My argument isn't that psychiatric symptoms don't exist or aren't real and there is no real underlying phenomenon. My argument is simply that we've drawn the lines between the units of study too high up and we should be more granular. This level of nosology was chosen in 1952. Do you really think they got it 100% right almost 75 years ago? And what is the mechanism for defining and maintaining these categories? A bunch of committees get together every few years and decide on them, then they tell us all what's "true". Bullshit. What are the odds that a committee will define itself out of existence? Pretty slim. [1]

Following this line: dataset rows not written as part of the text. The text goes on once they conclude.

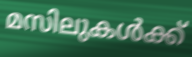
മസിലുകൾക്ക്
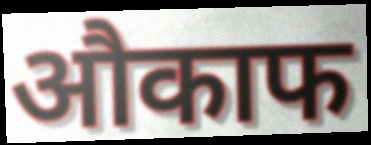
औकाफ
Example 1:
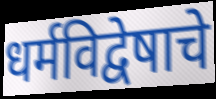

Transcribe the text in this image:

धर्मविद्वेषाचे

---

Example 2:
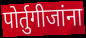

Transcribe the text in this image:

पोर्तुगीजांना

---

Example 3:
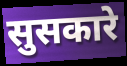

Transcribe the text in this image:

सुसकारे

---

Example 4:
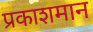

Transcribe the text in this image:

प्रकाशमान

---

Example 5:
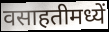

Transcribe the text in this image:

वसाहतीमध्यें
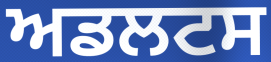
ਅਡਲਟਸ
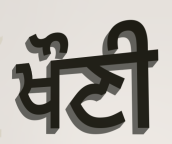
ਖੌਣੀ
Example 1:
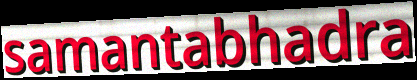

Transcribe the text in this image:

samantabhadra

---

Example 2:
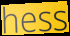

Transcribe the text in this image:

hess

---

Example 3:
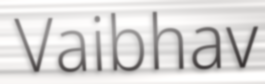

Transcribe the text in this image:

Vaibhav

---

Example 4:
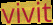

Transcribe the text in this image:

vivit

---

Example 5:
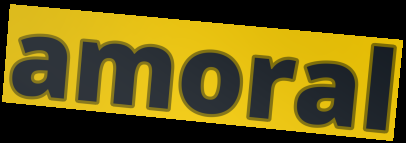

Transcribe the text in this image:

amoral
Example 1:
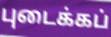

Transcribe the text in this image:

புடைக்கப்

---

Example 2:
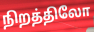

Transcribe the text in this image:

நிறத்திலோ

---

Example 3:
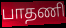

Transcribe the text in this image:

பாதணி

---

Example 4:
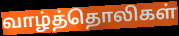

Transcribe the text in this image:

வாழ்த்தொலிகள்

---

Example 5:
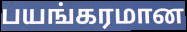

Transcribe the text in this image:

பயங்கரமான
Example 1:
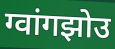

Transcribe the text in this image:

ग्वांगझोउ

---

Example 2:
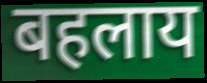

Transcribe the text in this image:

बहलाय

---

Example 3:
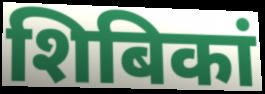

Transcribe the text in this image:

शिबिकां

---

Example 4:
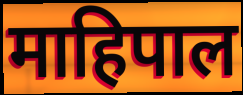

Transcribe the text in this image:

माहिपाल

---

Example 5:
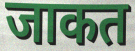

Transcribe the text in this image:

जाकत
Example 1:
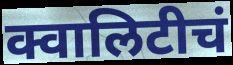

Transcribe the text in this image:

क्वालिटीचं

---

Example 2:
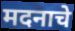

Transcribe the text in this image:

I have traits that could be considered as autism, ADHD, obsessive compulsive personality disorder, PTSD, bipolar II, social anxiety disorder, and probably a dozen more disorders. But by quantizing the disorder at the current level, by necessity, the other traits are cropped out of view. Relevant information is lost and irrelevant information is blurred together. And the level of overlap between disorders is absurd. They cannot possibly be "real" because the lines between them aren't even distinct.
The useful unit to study is the individual trait, not the cluster of traits that is different in each individual. The traits are more granular and map more closely map to underlying biology anyway. The current model is akin to what the geocentric model was in astronomy. It's outdated, wrong, and holding us back from a more accurate, detailed view.